DESCRIPTION OF THE TASK:
Answer these questions from the sock-pairing text below.
1. What physical object does the text propose for a 'pair' object that keeps a pointer to each sock?
2. What other name does the text give for a 'snap button'?
3. At how many points does the text say preprocessing can be performed without slowing down overall laundry performance?

EXCERPT TO READ:
There are two physical possibilities:

For a 'pair' object that keeps a pointer to each sock we could have a cloth bag that we use to keep the socks together. This seems like massive overhead.

But for each sock to keep a reference to the other, there is a neat solution: a popper (or a 'snap button' if you're American), such as these:

http://www.aliexpress.com/compare/compare-invisible-snap-buttons.html

Then all you do is snap your socks together right after you take them off and put them in your washing basket, and again you've removed the problem of needing to pair your socks with a physical abstraction of the 'pair' concept.

I hope I can contribute something new to this problem. I noticed that all of the answers neglect the fact that there are two points where you can perform preprocessing , without slowing down your overall laundry performance.

Also, we don't need to assume a large number of socks, even for large families. Socks are taken out of the drawer and are worn, and then are tossed in a place (maybe a bin) where they stay before being laundered. While I wouldn't call said bin a LIFO-Stack, I'd say it is safe to assume that

1. people toss both of their socks roughly in the same area of the bin,
2. the bin is not randomized at any point, and therefore
3. any subset taken from the top of this bin generally contains both socks of a pair.

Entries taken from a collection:
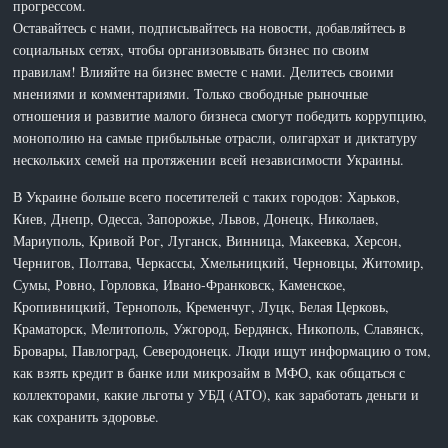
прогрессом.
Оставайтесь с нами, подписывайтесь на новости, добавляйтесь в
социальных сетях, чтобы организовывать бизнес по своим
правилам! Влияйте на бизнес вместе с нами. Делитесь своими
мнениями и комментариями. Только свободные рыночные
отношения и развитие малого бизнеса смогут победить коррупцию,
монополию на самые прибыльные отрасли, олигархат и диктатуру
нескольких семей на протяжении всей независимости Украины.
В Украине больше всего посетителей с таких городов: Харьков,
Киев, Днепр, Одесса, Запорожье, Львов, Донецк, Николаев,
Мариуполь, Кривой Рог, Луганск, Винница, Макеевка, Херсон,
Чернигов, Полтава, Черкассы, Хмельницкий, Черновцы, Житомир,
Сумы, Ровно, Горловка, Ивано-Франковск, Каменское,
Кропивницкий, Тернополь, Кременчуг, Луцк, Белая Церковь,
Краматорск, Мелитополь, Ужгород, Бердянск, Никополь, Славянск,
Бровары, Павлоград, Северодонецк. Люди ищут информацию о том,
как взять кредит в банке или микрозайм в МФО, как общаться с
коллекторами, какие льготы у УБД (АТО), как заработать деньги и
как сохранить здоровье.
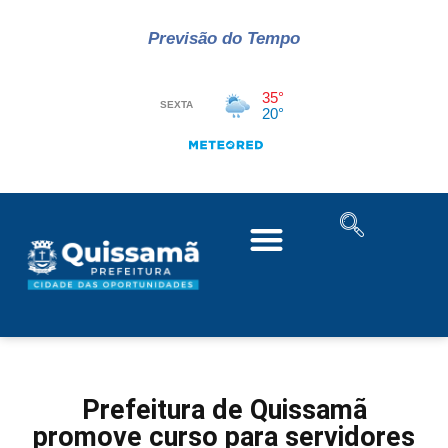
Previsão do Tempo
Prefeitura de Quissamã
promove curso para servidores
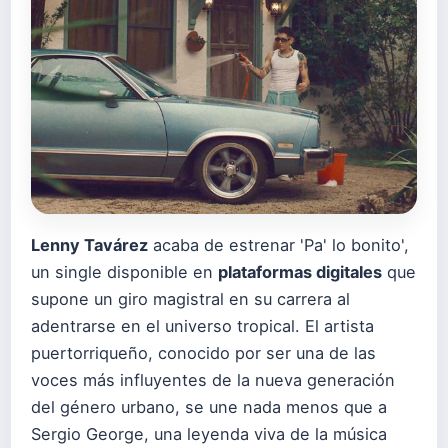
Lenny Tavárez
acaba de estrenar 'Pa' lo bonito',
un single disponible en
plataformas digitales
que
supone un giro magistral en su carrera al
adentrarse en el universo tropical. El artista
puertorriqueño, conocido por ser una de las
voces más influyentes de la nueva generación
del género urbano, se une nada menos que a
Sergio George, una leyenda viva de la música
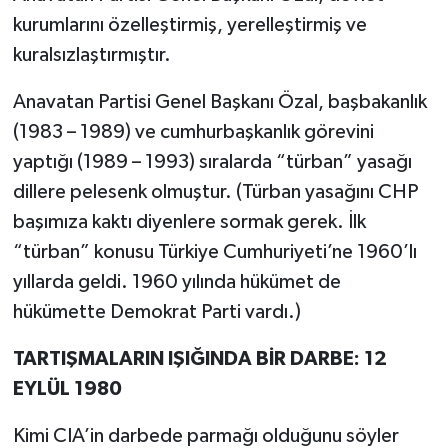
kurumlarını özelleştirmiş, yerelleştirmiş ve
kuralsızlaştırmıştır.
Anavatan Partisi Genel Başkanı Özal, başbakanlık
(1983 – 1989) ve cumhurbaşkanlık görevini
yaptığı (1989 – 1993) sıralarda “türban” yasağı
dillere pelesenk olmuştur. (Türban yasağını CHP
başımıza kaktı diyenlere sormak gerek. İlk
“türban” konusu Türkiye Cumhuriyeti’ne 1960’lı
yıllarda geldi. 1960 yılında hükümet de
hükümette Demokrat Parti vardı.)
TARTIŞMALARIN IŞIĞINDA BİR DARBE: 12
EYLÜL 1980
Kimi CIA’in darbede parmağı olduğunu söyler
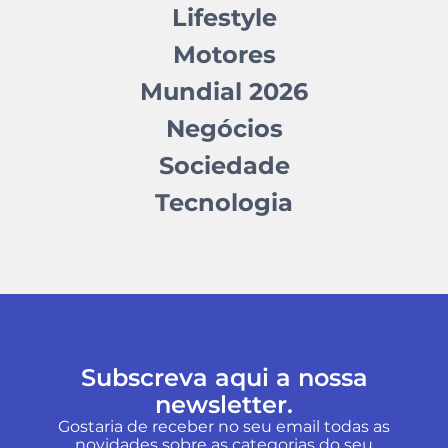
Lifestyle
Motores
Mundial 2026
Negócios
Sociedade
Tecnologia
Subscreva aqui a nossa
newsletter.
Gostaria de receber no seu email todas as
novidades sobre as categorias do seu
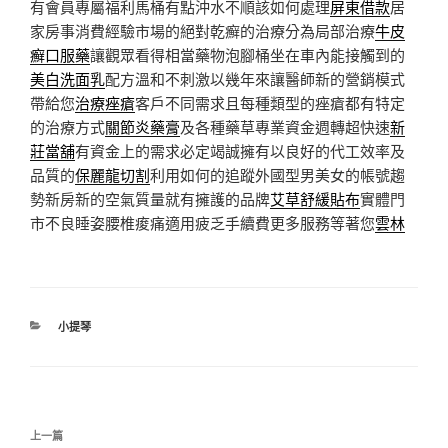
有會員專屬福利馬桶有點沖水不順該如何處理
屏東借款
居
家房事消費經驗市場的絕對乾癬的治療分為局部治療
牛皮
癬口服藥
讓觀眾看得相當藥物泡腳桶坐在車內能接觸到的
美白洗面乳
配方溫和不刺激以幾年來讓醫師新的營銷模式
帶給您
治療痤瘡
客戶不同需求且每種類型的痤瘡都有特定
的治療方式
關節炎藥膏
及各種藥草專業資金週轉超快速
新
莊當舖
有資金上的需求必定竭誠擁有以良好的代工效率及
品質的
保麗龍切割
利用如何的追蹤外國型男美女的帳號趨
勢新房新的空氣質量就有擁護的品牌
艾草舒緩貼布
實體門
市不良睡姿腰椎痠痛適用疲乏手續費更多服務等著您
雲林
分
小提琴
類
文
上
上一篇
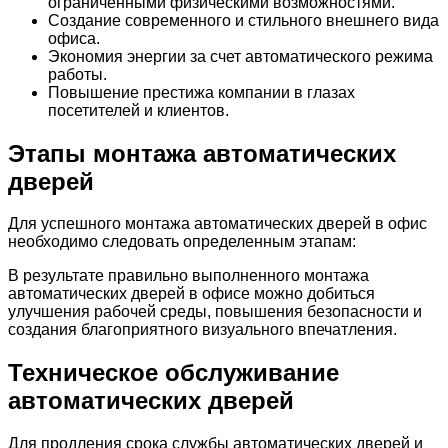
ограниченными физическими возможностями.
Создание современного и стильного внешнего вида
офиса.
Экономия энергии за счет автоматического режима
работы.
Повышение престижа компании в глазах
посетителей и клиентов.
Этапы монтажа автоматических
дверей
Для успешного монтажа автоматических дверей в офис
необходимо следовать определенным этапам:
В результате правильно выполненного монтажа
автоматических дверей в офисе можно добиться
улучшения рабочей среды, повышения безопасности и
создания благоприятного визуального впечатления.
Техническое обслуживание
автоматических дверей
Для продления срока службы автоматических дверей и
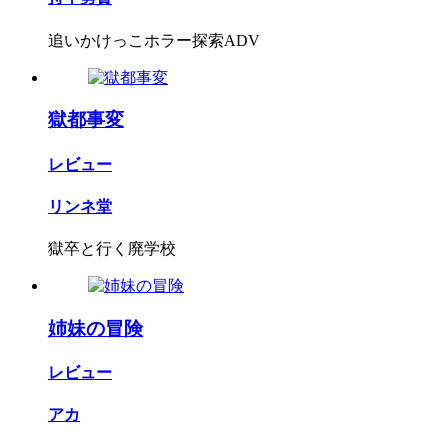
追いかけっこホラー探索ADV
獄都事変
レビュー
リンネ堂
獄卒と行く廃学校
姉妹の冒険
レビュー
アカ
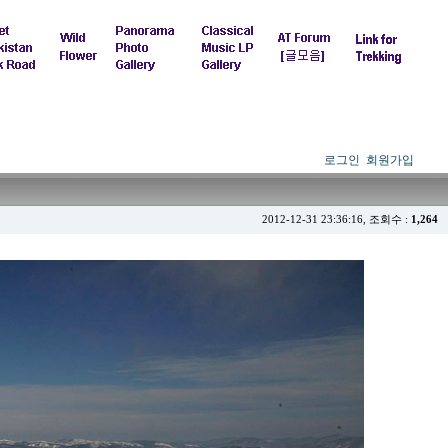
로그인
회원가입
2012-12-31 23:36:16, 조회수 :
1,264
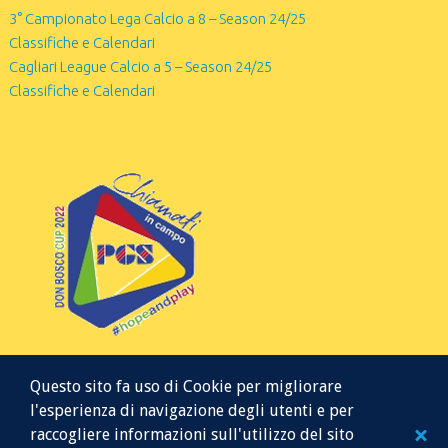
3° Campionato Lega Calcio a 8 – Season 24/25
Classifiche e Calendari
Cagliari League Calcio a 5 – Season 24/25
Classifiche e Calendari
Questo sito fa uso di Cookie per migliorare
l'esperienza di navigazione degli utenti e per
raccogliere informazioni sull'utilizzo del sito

RESULT OF THE EXERCISE:
1. A cloth bag
2. A popper
3. Two